Use clustered and non-clustered indexes to find data
When we explained the B+ tree index, we did not talk about how to find data in the B+ tree, mainly because we did not introduce the concept of clustered index and non-clustered index.
In the following section, we will introduce the B+ tree index lookup method by explaining how to find data in the table by clustered indexes and non-clustered indexes.
Use clustered indexes to find data
This is the same B+ tree index graph, and now we should know that this is the clustered index, where the data in the table is stored. Now suppose we want to look for user data with id>=18 and id<40. The corresponding SQL statement is:
select * from user where id> =18 and id <40
Copy the code
Where ID is the primary key, the specific search process is as follows:
(1) Generally, the root node is resident in memory, that is, page 1 is already in memory, in this case, do not need to read disk data, directly read from memory.
- To look for the id>=18 and id <40 or a range value, we first need to find the key with id=18.
- From page 1 we can find the key value 18, and we need to navigate to page 3 according to the pointer p2.
(2) To find the data from page 3, we need to take p2 pointer to the disk and read page 3.
- We read page 3 from disk, put page 3 into memory, and then look for it. We can find the key value 18, and then take the pointer p1 from page 3, and navigate to page 8.
(3) The same page 8 is not in memory, we need to go to disk to read page 8 into memory.
- After reading page 8 into memory. Because the data in the page is linked, and the key values are stored in order, you can find the legal bit to the key value 18 by binary search.
- And at this point, because we’re on the data page, we’ve found a piece of data that meets our criteria, which is the data that corresponds to key 18.
- Since it is a range lookup, and all the data has leaf nodes and is arranged in order, we can iterate through the key values in page 8 to find and match the data that meets the condition.
- We can go all the way to 22, and then there is no data on page 8, so we need to take the p pointer on page 8 and read the data on page 9.
(4) Since page 9 is not in memory, page 9 will be loaded into memory again, and data search will be carried out in the same way as in page 8 until page 12 is loaded into memory, and 41 is found to be greater than 40. At this time, the condition is not met.
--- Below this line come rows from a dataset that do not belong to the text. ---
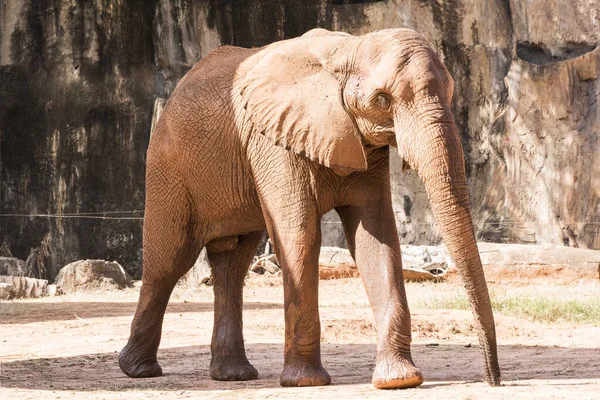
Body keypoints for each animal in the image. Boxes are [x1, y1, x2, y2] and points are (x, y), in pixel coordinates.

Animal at [118, 28, 502, 390]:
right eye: (382, 100)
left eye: (450, 93)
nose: (494, 379)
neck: (350, 49)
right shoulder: (274, 140)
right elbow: (300, 236)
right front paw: (305, 382)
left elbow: (377, 240)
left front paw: (399, 379)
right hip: (168, 168)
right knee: (169, 260)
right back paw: (139, 370)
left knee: (233, 265)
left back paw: (233, 375)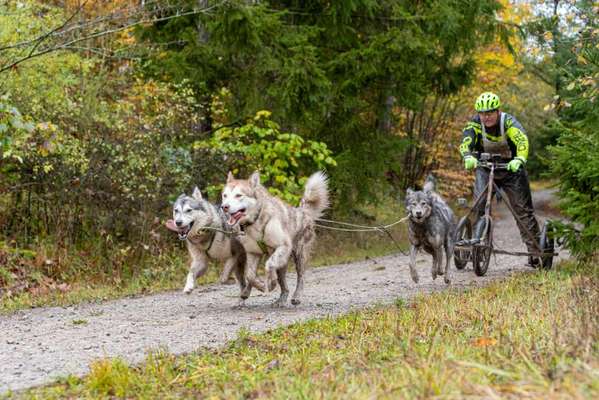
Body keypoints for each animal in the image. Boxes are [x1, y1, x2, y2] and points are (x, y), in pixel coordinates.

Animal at [223, 171, 330, 306]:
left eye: (238, 195)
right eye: (225, 195)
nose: (224, 206)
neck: (256, 219)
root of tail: (302, 211)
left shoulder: (283, 246)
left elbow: (269, 264)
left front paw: (270, 283)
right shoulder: (253, 253)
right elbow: (250, 276)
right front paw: (260, 286)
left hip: (299, 254)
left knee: (301, 277)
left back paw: (296, 296)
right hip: (283, 263)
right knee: (283, 284)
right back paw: (276, 298)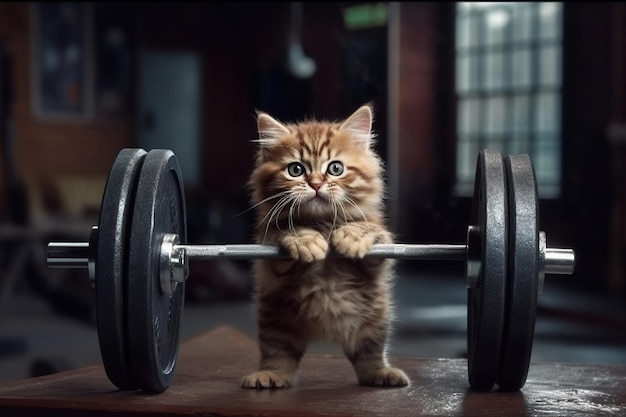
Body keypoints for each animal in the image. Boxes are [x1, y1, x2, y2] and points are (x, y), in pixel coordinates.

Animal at [240, 103, 410, 386]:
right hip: (276, 320)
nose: (316, 184)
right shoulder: (267, 248)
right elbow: (287, 231)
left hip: (376, 318)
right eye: (296, 170)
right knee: (279, 356)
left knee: (369, 356)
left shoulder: (378, 253)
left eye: (336, 169)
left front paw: (351, 237)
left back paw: (382, 373)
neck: (323, 223)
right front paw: (307, 241)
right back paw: (270, 375)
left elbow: (370, 230)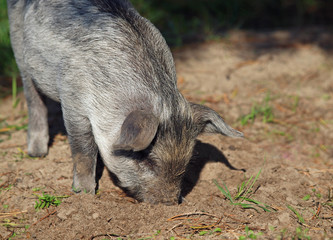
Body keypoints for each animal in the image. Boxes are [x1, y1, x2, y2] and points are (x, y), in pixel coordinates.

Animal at [7, 0, 241, 204]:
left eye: (188, 159)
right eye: (146, 158)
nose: (168, 203)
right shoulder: (73, 100)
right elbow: (83, 149)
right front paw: (84, 195)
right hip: (18, 47)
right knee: (32, 96)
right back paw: (37, 153)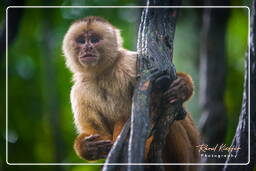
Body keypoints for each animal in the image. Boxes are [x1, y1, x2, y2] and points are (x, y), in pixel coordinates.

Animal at [62, 16, 200, 171]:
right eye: (81, 40)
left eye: (94, 39)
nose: (87, 47)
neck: (102, 73)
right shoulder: (79, 91)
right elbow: (100, 136)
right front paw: (87, 148)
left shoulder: (130, 63)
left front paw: (182, 86)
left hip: (189, 158)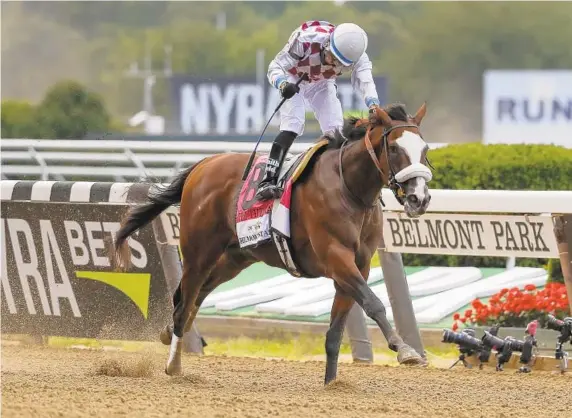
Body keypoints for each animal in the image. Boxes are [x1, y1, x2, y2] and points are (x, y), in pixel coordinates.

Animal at [111, 102, 434, 386]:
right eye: (395, 148)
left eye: (425, 149)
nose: (420, 198)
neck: (349, 189)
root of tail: (204, 163)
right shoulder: (337, 259)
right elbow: (374, 303)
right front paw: (405, 350)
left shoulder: (359, 266)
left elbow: (336, 331)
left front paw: (331, 384)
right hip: (198, 253)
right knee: (184, 303)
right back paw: (174, 365)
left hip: (234, 258)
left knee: (193, 297)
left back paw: (168, 334)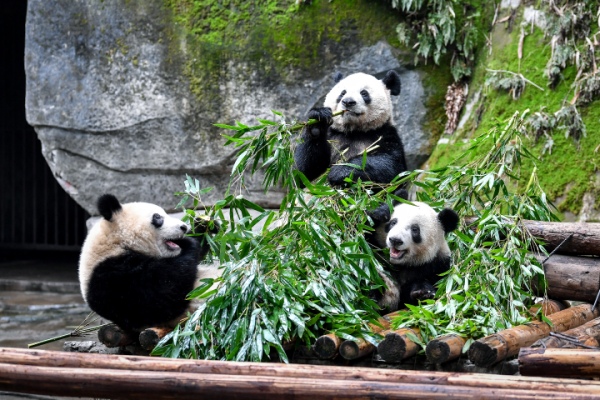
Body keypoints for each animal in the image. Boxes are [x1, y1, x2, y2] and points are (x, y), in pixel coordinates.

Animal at [78, 194, 219, 334]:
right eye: (158, 217)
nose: (183, 227)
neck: (116, 243)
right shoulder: (112, 278)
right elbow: (161, 296)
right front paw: (188, 244)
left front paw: (203, 224)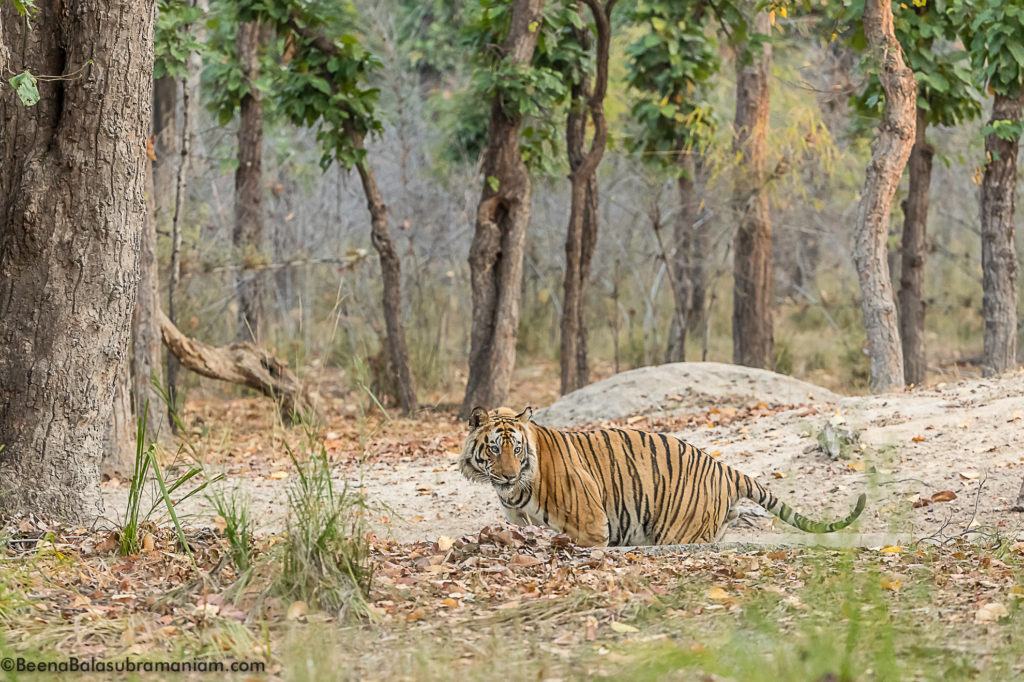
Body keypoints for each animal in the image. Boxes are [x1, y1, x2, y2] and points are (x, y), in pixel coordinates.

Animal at [460, 403, 868, 548]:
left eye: (516, 450)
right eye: (494, 450)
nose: (509, 476)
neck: (513, 492)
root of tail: (723, 466)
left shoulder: (590, 524)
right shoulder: (518, 518)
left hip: (676, 528)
So the search ends here. Finally, we found all the data that met the condition, a total of 12 records:
Kl, (18), (19, kl), (22, hj), (24, IO), (25, vg), (29, jk), (31, jk), (33, rt), (34, ty), (35, yu), (37, rt), (39, rt).
Let’s take a look at the specific lookup flow chart
Use non-clustered indexes to find data
Readers may wonder when they see this picture, what is it? It’s all numbers. If you feel this way, look carefully at the explanation in the red letter below. What? Don’t get it? So let me explain it again. First, the non-clustered index represents the index of the user’s lucky number (why lucky number? On a whim :-)), the table structure looks like this.In a leaf node, instead of storing all data, it stores key values and primary keys. For x minus y in the leaves, let’s say 1 minus 1. The 1 on the left represents the key of the index, and the 1 on the right represents the primary key.
If we want to find the user whose lucky number is 33, the corresponding SQL statement is:
select * from user where luckNum=33
Copy the code
The lookup process is the same as for clustered indexes, so I won’t go into details here. When we find the primary key 47, we need to go back to the clustered index to find the corresponding data. At this point, we go back to the clustered index search process.
Let’s take a look at the specific lookup flow chartIn MyISAM, both clustered and non-clustered leaf nodes store the file address of the data.